As the federal working group acknowledged in its recent request for comments, its previous 2006 report found "little potential for future market development of terrorism risk insurance for losses associated with chemical, nuclear, biological, and radiological attacks," though it pointed out that the market has been improving.

"On fundamental issues, to our knowledge, nothing has changed since 2006. Terrorism continues to be a significant risk and continues to be uninsurable without government participation," Zielezienski wrote. "A financially sound federal terrorism insurance program, combined with the removal of regulations that discourage private insurers from maximizing capacity, provides the best path to long-term affordability and availability of terrorism insurance in the United States."

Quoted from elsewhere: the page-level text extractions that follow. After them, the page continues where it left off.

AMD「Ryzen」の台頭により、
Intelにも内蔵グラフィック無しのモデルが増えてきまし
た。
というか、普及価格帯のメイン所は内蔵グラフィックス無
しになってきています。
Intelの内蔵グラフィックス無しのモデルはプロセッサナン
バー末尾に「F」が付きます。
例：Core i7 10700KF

Though the lawmakers establishing TRIA in 2002 had hoped a self-sustaining private insurance market might develop, the program was given a seven-year extension in 2007 (BestWire, Dec. 18, 2007). The industry hopes for a further extension before 2014.

This latest request for comments sought market and policy availability information. The final question in the request was: "In the absence of the program, in what forms, at what levels, under what terms and conditions, and at what price might terrorism risk insurance be available?"

"I think they really thought that eventually a private market could develop, but I don't think they truly understand terrorism risk," McManus said. "It's a peril that you can't model for, can't predict. A private market just can't develop."

According to the National Association of Insurance Commissioners' position on the issue: "In the absence of private market innovations and solutions, sustaining a viable private market for terrorism insurance depends on a federal backstop."